Eddie Jordan: Ireland's Own F1 Legend - Wheel Sports
Eddie Jordan

Eddie Jordan: Ireland’s Own F1 Legend

Eddie Jordan is a well-known figure in the world of motorsport, having been involved in various roles throughout his career. He is perhaps best known for founding the Jordan Grand Prix team, which competed in Formula One from 1991 to 2005.

Born in Dublin, Ireland in 1948, Jordan grew up with a passion for motorsport. He began his own racing career in the late 1960s, competing in a variety of events throughout Ireland and the UK. However, he soon realized that his true talent lay in management rather than driving, and he began to focus on building his own team.


In 1980, Jordan founded Eddie Jordan Racing, which initially competed in Formula Ford and later moved up to Formula Three. Over the years, the team achieved considerable success, with drivers such as Martin Brundle and Johnny Herbert taking victories and podium finishes.

However, Jordan’s biggest success came when he decided to move into Formula One. In 1991, he founded Jordan Grand Prix, with the team making its debut at the season-opening United States Grand Prix. Despite being a new team with limited resources, Jordan Grand Prix immediately made an impression, with driver Andrea de Cesaris qualifying in fifth place and finishing the race in fourth.

Over the years, Jordan Grand Prix continued to go from strength to strength. In 1998, the team achieved its first race victory, with Damon Hill winning the Belgian Grand Prix. The following year, Heinz-Harald Frentzen won two races and finished third in the drivers’ championship, while the team itself finished third in the constructors’ championship.

However, it was in 1999 that Jordan Grand Prix achieved its greatest success. The team introduced the highly innovative EJ10 chassis, which was designed by technical director Mike Gascoyne and featured a unique “trick” suspension system. With drivers Frentzen and Jarno Trulli at the wheel, the team won four races and finished third in the constructors’ championship once again.

Despite this success, Jordan Grand Prix never managed to win a championship in Formula One.
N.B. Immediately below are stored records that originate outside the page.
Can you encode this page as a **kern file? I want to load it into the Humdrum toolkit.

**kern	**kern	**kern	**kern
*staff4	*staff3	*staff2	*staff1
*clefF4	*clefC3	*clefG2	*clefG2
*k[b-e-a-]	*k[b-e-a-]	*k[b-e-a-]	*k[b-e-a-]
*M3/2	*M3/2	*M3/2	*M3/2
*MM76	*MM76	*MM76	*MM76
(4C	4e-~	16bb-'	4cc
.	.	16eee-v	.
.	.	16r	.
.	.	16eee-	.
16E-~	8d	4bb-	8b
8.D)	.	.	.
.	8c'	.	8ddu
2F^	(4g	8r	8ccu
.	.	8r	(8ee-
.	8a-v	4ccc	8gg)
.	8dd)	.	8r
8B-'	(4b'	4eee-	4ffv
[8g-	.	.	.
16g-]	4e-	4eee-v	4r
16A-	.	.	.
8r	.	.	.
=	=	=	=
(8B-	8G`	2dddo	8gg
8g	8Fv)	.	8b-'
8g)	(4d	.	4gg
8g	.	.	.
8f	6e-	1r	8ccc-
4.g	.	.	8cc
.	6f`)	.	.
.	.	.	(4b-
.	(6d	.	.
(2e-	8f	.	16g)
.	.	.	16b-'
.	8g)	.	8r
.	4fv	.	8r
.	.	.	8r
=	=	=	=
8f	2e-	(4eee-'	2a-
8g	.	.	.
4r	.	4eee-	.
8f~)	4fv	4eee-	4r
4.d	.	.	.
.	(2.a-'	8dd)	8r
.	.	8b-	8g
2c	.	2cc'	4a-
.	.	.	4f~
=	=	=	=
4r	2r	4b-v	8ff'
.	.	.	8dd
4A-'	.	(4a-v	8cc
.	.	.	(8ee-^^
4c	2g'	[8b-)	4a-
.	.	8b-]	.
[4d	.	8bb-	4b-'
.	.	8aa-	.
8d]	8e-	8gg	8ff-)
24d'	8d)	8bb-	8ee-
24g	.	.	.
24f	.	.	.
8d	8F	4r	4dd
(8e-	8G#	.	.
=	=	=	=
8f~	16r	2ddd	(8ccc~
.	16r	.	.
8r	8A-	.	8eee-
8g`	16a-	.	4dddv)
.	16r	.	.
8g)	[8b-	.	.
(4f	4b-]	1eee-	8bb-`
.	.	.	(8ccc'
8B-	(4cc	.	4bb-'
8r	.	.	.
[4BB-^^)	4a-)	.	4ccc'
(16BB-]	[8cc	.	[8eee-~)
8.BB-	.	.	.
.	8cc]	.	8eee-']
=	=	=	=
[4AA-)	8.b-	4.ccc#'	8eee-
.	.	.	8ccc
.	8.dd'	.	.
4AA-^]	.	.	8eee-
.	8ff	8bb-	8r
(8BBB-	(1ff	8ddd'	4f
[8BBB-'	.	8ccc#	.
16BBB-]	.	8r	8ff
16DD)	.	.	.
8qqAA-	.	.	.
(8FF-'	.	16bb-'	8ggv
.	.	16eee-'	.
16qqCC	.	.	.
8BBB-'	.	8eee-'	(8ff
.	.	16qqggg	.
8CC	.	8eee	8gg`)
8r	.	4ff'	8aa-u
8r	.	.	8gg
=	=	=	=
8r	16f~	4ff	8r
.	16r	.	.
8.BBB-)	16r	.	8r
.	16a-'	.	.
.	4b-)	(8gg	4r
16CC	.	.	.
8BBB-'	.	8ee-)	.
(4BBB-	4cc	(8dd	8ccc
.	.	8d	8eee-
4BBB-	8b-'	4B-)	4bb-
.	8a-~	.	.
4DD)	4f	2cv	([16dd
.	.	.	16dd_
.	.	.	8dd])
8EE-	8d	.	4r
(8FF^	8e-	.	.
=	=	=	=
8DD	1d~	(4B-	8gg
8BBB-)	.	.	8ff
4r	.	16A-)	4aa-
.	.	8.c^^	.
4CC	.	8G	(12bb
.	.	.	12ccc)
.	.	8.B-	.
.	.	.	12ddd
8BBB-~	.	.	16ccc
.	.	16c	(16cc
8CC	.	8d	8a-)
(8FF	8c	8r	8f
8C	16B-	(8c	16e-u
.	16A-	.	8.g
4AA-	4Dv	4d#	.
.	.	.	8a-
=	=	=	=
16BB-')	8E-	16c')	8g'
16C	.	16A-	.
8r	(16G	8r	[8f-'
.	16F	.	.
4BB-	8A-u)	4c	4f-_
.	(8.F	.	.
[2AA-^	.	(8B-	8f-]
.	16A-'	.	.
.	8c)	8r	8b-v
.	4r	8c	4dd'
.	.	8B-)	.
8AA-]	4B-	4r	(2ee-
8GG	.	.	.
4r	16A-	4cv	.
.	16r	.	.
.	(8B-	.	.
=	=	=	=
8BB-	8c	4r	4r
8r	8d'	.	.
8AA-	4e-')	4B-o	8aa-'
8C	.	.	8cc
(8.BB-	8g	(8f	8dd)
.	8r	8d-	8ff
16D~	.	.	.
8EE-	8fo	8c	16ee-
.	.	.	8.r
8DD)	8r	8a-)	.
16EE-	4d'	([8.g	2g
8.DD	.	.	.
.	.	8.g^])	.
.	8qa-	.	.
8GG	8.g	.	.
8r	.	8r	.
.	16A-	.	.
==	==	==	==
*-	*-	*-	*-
However, the team remained a popular and well-respected presence in the paddock, thanks in large part to Jordan’s own larger-than-life personality. Known for his flamboyant dress sense and outspoken opinions, Jordan was a colorful and entertaining figure who always had something to say.

In 2005, Jordan Grand Prix was sold to the Midland Group and rebranded as MF1 Racing. Jordan himself moved on to other projects, including a role as a pundit for the BBC’s coverage of Formula One. However, he remained a popular and influential figure in the sport, with many fans and commentators remembering his time at the helm of one of Formula One’s most iconic teams.